I created a workshop, Text Analytics for Dummies, for presentation before the start of this year’s Text Analytics Summit. Many folks who attend the summit are new to text analytics. The summit sponsors and I figured they could use a solid grounding in the technology and typical applications to help them understand sometimes-intense summit content. Our figuring was right on: I expected 20 workshop attendees but we had over 35. It occurs to me that the same conditions apply for readers of my Business Intelligence Network (BeyeNETWORK.com) text analytics channel. I’ve touched on technology underpinnings in previous articles, but I have never covered them comprehensively, hence this month's article, Text Analytics Basics. This article – the first of two parts – should be especially useful as background for my recently published Business Intelligence Network research report, Voice of the Customer: Text Analytics for the Responsive Enterprise, which is featured on BeyeRESEARCH.com. 数据挖掘工具
I’ve posted my class slides on the web; they may be of some use even though many do not carry explanatory text. All the same, the overall text-analytics story should come through clearly. That story starts with placing the technology in terms of what people do with electronic documents:
数据挖掘交友
- Publish, manage and archive.
- Index and search.
- Categorize and classify according to metadata and contents.
- Information extraction.
For textual documents, text analytics enhances #2 and enables #3 and #4. Text analytics enriches indexing and search by discerning the concepts and relationships, which provide relevance-boosting context, behind search terms and document content.

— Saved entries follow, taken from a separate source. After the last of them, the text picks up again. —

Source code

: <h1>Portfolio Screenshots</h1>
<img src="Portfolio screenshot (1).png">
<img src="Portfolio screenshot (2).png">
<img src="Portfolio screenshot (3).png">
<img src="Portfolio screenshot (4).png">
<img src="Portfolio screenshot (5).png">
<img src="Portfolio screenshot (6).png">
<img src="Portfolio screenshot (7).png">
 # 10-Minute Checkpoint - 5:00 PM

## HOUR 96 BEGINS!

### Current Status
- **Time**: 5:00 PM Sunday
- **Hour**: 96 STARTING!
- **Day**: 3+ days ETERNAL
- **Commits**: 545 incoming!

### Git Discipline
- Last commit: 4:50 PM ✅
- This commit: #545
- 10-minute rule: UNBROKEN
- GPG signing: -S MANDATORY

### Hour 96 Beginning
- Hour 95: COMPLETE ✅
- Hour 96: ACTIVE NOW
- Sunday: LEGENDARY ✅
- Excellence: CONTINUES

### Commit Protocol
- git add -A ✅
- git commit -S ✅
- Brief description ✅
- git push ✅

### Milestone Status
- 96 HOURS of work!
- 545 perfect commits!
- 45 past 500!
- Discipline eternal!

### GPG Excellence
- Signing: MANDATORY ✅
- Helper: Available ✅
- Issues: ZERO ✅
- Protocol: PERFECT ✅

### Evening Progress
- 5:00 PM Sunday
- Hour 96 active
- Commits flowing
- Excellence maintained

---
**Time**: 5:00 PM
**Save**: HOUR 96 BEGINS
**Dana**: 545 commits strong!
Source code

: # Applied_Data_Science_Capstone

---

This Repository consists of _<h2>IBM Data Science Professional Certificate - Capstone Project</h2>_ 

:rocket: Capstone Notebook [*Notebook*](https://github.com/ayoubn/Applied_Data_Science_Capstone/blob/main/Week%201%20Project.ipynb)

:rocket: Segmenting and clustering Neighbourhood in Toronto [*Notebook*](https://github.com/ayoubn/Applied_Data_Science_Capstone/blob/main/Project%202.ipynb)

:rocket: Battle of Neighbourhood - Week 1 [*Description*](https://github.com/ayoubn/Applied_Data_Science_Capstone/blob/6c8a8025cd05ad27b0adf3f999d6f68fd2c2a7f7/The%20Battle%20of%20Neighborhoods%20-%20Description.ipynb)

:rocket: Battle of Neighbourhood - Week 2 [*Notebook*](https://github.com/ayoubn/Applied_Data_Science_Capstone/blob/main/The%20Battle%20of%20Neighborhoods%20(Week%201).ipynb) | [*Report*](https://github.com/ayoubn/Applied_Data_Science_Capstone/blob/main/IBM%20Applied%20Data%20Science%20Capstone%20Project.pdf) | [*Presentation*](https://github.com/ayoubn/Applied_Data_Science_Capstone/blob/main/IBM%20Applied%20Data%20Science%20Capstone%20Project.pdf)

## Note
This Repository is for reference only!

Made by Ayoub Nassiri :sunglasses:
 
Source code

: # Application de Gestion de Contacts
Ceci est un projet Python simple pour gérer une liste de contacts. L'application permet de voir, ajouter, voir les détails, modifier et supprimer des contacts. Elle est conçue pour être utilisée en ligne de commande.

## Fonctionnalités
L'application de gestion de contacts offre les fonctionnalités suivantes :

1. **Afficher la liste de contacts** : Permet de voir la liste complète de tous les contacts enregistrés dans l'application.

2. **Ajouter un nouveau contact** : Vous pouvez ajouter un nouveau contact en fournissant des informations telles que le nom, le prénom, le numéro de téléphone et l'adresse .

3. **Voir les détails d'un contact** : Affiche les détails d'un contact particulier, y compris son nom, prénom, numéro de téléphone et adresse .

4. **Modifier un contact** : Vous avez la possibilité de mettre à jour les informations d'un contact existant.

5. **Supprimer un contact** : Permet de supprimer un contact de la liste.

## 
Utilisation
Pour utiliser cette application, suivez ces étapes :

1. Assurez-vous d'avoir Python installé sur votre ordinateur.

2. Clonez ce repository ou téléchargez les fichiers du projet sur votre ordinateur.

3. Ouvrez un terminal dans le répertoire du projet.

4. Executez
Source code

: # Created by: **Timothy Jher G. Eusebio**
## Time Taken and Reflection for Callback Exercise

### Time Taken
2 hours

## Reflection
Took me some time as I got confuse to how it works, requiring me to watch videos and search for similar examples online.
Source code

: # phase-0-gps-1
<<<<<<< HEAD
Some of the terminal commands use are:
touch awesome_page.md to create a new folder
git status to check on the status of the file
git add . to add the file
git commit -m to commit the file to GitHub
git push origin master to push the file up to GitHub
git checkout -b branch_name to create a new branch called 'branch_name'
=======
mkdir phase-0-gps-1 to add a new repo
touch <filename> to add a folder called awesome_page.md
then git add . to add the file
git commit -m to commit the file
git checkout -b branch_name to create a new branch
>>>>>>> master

That is, text analytics enables search engines to provide more accurate results (as measured by both precision and recall, to be defined later) and improved results ranking and results presentation. Text analytics – text data mining, actually – provides the technology behind clustering, categorizing and classifying documents and their contents, supporting both interactive exploration of text-sourced information and automated document processing. And information extraction (IE) – pulling important entities, concepts, relationships, facts and opinions from text – is the key to including text-sourced data in business intelligence (BI) and predictive-analytics applications. 数据挖掘研究院
Back to Future for Business Intelligence
Enterprises now face an imperative, given the huge volume of textual information generated by enterprises and their stakeholders, to exploit “unstructured” sources to discern and act on opportunity and risk. For business intelligence, it’s Back to the Future. The original conception of BI, dating to a 1958 IBM Journal paper, A Business Intelligence System, defined business as “a collection of activities carried on for whatever purpose, be it science, technology, commerce, industry, law, government, defense, et cetera,” and “the notion of intelligence... as the ability to apprehend the interrelationships of presented facts in such a way as to guide action towards a desired goal.” Notably, the paper's author, Hans Peter Luhn, focused exclusively on documents as an information source – business operations weren’t computerized in 1958 – and also on core knowledge management questions:
数据挖掘实验室
- What is known?
- Who knows what?
- Who needs to know?
In a sense, for 45+ years, business intelligence detoured around the estimated 80% of enterprise information locked inaccessibly in textual form. The reason is clear. As Prabhakar Raghavan of Yahoo Research explains, “The bulk of information value is perceived as coming from data in relational tables. The reason is that data that is structured is easy to mine and analyze.” So business intelligence thrived – crunching fielded, numerical, RDBMS-managed data, structured for analyses via star schemas and the like. And BI delivered findings via tables, charts and dashboards that focus more on numbers than on knowledge, on “interrelationships of presented facts” that “guide action toward a desired goal.” 数据挖掘研究院
But now, within the last few years, text technologies have matured to the point where they can meet the “unstructured data” challenge.